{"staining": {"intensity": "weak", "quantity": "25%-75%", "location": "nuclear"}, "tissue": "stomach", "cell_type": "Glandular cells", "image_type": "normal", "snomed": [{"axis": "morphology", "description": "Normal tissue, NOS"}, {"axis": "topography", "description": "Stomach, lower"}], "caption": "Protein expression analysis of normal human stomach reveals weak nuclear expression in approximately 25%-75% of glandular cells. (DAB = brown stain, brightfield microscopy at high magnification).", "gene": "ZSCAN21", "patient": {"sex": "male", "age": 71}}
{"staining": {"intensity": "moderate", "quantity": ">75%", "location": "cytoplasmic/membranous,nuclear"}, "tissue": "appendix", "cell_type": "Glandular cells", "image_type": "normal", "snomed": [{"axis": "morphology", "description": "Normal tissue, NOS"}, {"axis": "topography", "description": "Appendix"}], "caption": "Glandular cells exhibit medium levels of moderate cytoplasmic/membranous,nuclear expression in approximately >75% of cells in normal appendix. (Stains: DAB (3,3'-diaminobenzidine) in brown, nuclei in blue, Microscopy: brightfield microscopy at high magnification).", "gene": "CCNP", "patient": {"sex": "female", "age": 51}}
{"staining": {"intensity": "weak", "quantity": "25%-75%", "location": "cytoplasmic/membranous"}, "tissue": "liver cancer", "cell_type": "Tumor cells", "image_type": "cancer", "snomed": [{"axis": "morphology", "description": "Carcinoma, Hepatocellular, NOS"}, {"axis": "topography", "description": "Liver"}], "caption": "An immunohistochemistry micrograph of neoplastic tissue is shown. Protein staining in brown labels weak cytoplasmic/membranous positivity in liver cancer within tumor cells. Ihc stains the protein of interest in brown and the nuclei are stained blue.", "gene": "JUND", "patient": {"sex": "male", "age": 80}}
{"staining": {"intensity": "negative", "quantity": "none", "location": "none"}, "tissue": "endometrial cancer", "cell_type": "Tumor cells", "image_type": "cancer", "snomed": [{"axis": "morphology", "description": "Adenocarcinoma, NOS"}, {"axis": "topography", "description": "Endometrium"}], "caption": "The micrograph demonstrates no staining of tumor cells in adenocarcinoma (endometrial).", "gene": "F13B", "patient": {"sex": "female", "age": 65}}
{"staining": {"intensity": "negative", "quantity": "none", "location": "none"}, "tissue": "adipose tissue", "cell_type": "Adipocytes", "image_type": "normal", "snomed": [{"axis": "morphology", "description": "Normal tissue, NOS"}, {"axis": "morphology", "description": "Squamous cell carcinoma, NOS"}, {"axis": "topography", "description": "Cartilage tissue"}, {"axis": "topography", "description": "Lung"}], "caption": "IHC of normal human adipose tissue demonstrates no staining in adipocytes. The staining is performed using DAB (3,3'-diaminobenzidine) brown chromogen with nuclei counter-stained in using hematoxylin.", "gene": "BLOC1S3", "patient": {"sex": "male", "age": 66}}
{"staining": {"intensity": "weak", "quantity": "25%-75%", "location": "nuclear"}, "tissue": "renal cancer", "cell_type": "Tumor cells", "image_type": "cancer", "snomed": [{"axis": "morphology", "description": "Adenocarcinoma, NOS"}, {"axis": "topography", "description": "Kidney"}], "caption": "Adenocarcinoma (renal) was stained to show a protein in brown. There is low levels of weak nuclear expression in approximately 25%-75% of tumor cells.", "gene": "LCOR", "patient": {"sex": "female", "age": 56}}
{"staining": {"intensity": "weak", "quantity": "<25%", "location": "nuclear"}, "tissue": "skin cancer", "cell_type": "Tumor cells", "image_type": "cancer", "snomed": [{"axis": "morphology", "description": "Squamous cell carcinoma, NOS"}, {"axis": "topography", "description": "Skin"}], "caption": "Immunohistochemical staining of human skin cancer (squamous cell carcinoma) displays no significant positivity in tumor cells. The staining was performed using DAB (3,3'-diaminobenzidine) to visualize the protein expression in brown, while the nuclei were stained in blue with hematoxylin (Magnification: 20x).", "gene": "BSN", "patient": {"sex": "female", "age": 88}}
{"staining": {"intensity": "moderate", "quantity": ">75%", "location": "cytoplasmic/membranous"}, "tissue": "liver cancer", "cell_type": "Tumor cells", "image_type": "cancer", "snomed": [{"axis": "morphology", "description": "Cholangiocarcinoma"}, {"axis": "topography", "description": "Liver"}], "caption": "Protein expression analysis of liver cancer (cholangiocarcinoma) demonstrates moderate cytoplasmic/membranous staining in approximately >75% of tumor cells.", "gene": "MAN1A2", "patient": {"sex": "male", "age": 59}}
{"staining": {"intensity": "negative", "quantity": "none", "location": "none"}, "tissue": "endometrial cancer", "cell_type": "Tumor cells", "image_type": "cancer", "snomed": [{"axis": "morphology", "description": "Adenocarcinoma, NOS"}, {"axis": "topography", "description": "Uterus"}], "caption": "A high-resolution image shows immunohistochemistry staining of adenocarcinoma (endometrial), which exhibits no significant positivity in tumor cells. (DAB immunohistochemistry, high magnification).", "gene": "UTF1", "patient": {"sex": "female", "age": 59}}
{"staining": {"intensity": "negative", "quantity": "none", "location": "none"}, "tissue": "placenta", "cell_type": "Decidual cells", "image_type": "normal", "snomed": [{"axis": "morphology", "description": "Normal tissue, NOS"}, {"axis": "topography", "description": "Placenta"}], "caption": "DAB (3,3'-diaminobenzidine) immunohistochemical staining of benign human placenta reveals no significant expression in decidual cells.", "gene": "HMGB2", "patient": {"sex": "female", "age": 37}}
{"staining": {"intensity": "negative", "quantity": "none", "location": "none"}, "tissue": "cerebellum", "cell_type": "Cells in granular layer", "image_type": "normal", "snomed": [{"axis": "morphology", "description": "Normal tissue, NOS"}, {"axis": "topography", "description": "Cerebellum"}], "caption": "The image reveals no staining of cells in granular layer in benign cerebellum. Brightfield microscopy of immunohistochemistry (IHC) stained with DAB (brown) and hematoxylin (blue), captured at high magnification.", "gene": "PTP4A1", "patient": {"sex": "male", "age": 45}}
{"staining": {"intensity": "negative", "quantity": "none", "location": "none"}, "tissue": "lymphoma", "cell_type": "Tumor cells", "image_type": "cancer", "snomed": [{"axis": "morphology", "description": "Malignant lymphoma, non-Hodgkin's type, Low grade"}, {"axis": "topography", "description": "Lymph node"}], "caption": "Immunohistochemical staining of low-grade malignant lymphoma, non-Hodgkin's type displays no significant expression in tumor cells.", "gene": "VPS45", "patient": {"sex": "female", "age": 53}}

○ ○ ○

Task details - Retrieve each line of the data in which the word "endometrial" can be found.

Solution to the problem -
{"staining": {"intensity": "negative", "quantity": "none", "location": "none"}, "tissue": "endometrial cancer", "cell_type": "Tumor cells", "image_type": "cancer", "snomed": [{"axis": "morphology", "description": "Adenocarcinoma, NOS"}, {"axis": "topography", "description": "Endometrium"}], "caption": "The micrograph demonstrates no staining of tumor cells in adenocarcinoma (endometrial).", "gene": "F13B", "patient": {"sex": "female", "age": 65}}
{"staining": {"intensity": "negative", "quantity": "none", "location": "none"}, "tissue": "endometrial cancer", "cell_type": "Tumor cells", "image_type": "cancer", "snomed": [{"axis": "morphology", "description": "Adenocarcinoma, NOS"}, {"axis": "topography", "description": "Uterus"}], "caption": "A high-resolution image shows immunohistochemistry staining of adenocarcinoma (endometrial), which exhibits no significant positivity in tumor cells. (DAB immunohistochemistry, high magnification).", "gene": "UTF1", "patient": {"sex": "female", "age": 59}}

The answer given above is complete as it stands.